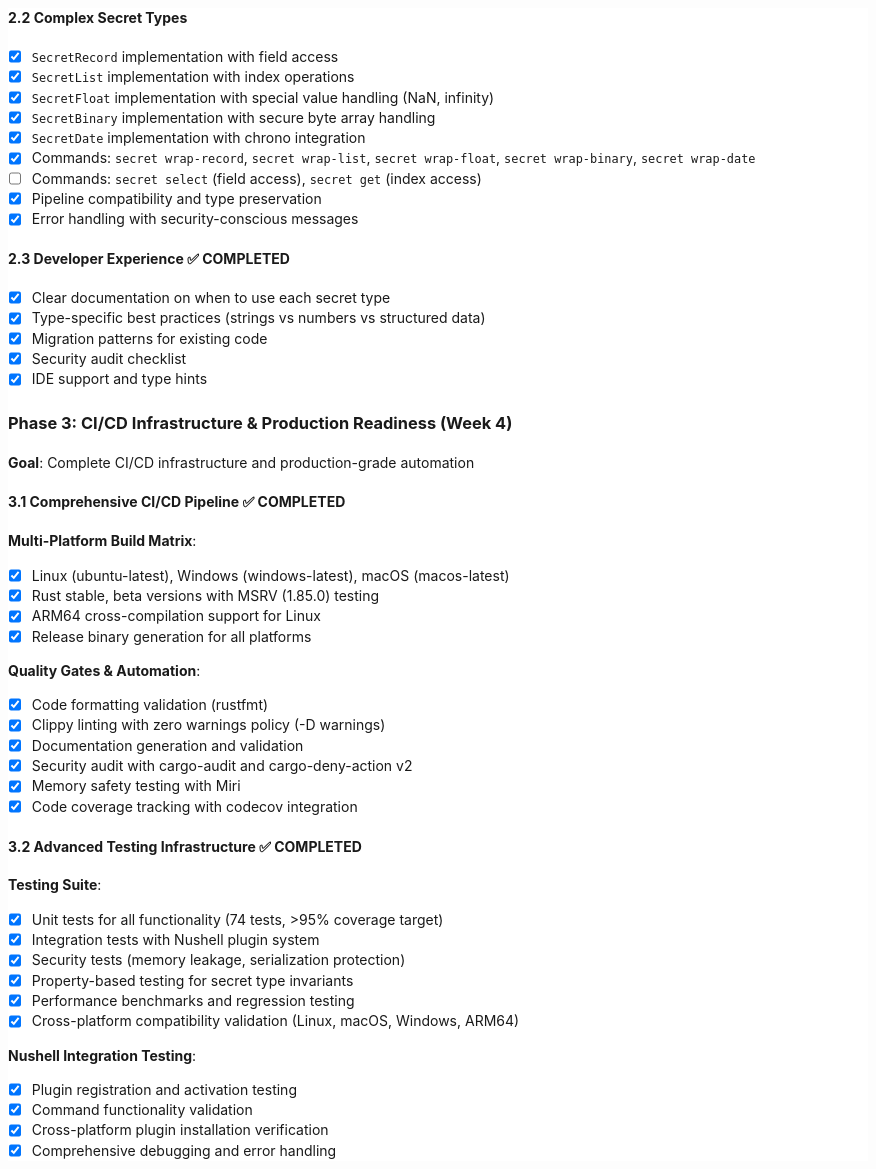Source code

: #### 2.2 Complex Secret Types
- [x] `SecretRecord` implementation with field access
- [x] `SecretList` implementation with index operations  
- [x] `SecretFloat` implementation with special value handling (NaN, infinity)
- [x] `SecretBinary` implementation with secure byte array handling
- [x] `SecretDate` implementation with chrono integration
- [x] Commands: `secret wrap-record`, `secret wrap-list`, `secret wrap-float`, `secret wrap-binary`, `secret wrap-date`
- [ ] Commands: `secret select` (field access), `secret get` (index access)
- [x] Pipeline compatibility and type preservation
- [x] Error handling with security-conscious messages

#### 2.3 Developer Experience ✅ COMPLETED
- [x] Clear documentation on when to use each secret type
- [x] Type-specific best practices (strings vs numbers vs structured data)
- [x] Migration patterns for existing code
- [x] Security audit checklist
- [x] IDE support and type hints

### Phase 3: CI/CD Infrastructure & Production Readiness (Week 4)
**Goal**: Complete CI/CD infrastructure and production-grade automation

#### 3.1 Comprehensive CI/CD Pipeline ✅ COMPLETED
**Multi-Platform Build Matrix**:
- [x] Linux (ubuntu-latest), Windows (windows-latest), macOS (macos-latest)
- [x] Rust stable, beta versions with MSRV (1.85.0) testing
- [x] ARM64 cross-compilation support for Linux
- [x] Release binary generation for all platforms

**Quality Gates & Automation**:
- [x] Code formatting validation (rustfmt)
- [x] Clippy linting with zero warnings policy (-D warnings)
- [x] Documentation generation and validation
- [x] Security audit with cargo-audit and cargo-deny-action v2
- [x] Memory safety testing with Miri
- [x] Code coverage tracking with codecov integration

#### 3.2 Advanced Testing Infrastructure ✅ COMPLETED
**Testing Suite**:
- [x] Unit tests for all functionality (74 tests, >95% coverage target)
- [x] Integration tests with Nushell plugin system
- [x] Security tests (memory leakage, serialization protection)
- [x] Property-based testing for secret type invariants
- [x] Performance benchmarks and regression testing
- [x] Cross-platform compatibility validation (Linux, macOS, Windows, ARM64)

**Nushell Integration Testing**:
- [x] Plugin registration and activation testing
- [x] Command functionality validation
- [x] Cross-platform plugin installation verification
- [x] Comprehensive debugging and error handling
===
Exact copies of all the entries, without any pictures, are what the answer must contain.

Source code

: #### 2.2 Complex Secret Types
- [x] `SecretRecord` implementation with field access
- [x] `SecretList` implementation with index operations  
- [x] `SecretFloat` implementation with special value handling (NaN, infinity)
- [x] `SecretBinary` implementation with secure byte array handling
- [x] `SecretDate` implementation with chrono integration
- [x] Commands: `secret wrap-record`, `secret wrap-list`, `secret wrap-float`, `secret wrap-binary`, `secret wrap-date`
- [ ] Commands: `secret select` (field access), `secret get` (index access)
- [x] Pipeline compatibility and type preservation
- [x] Error handling with security-conscious messages

#### 2.3 Developer Experience ✅ COMPLETED
- [x] Clear documentation on when to use each secret type
- [x] Type-specific best practices (strings vs numbers vs structured data)
- [x] Migration patterns for existing code
- [x] Security audit checklist
- [x] IDE support and type hints

### Phase 3: CI/CD Infrastructure & Production Readiness (Week 4)
**Goal**: Complete CI/CD infrastructure and production-grade automation

#### 3.1 Comprehensive CI/CD Pipeline ✅ COMPLETED
**Multi-Platform Build Matrix**:
- [x] Linux (ubuntu-latest), Windows (windows-latest), macOS (macos-latest)
- [x] Rust stable, beta versions with MSRV (1.85.0) testing
- [x] ARM64 cross-compilation support for Linux
- [x] Release binary generation for all platforms

**Quality Gates & Automation**:
- [x] Code formatting validation (rustfmt)
- [x] Clippy linting with zero warnings policy (-D warnings)
- [x] Documentation generation and validation
- [x] Security audit with cargo-audit and cargo-deny-action v2
- [x] Memory safety testing with Miri
- [x] Code coverage tracking with codecov integration

#### 3.2 Advanced Testing Infrastructure ✅ COMPLETED
**Testing Suite**:
- [x] Unit tests for all functionality (74 tests, >95% coverage target)
- [x] Integration tests with Nushell plugin system
- [x] Security tests (memory leakage, serialization protection)
- [x] Property-based testing for secret type invariants
- [x] Performance benchmarks and regression testing
- [x] Cross-platform compatibility validation (Linux, macOS, Windows, ARM64)

**Nushell Integration Testing**:
- [x] Plugin registration and activation testing
- [x] Command functionality validation
- [x] Cross-platform plugin installation verification
- [x] Comprehensive debugging and error handling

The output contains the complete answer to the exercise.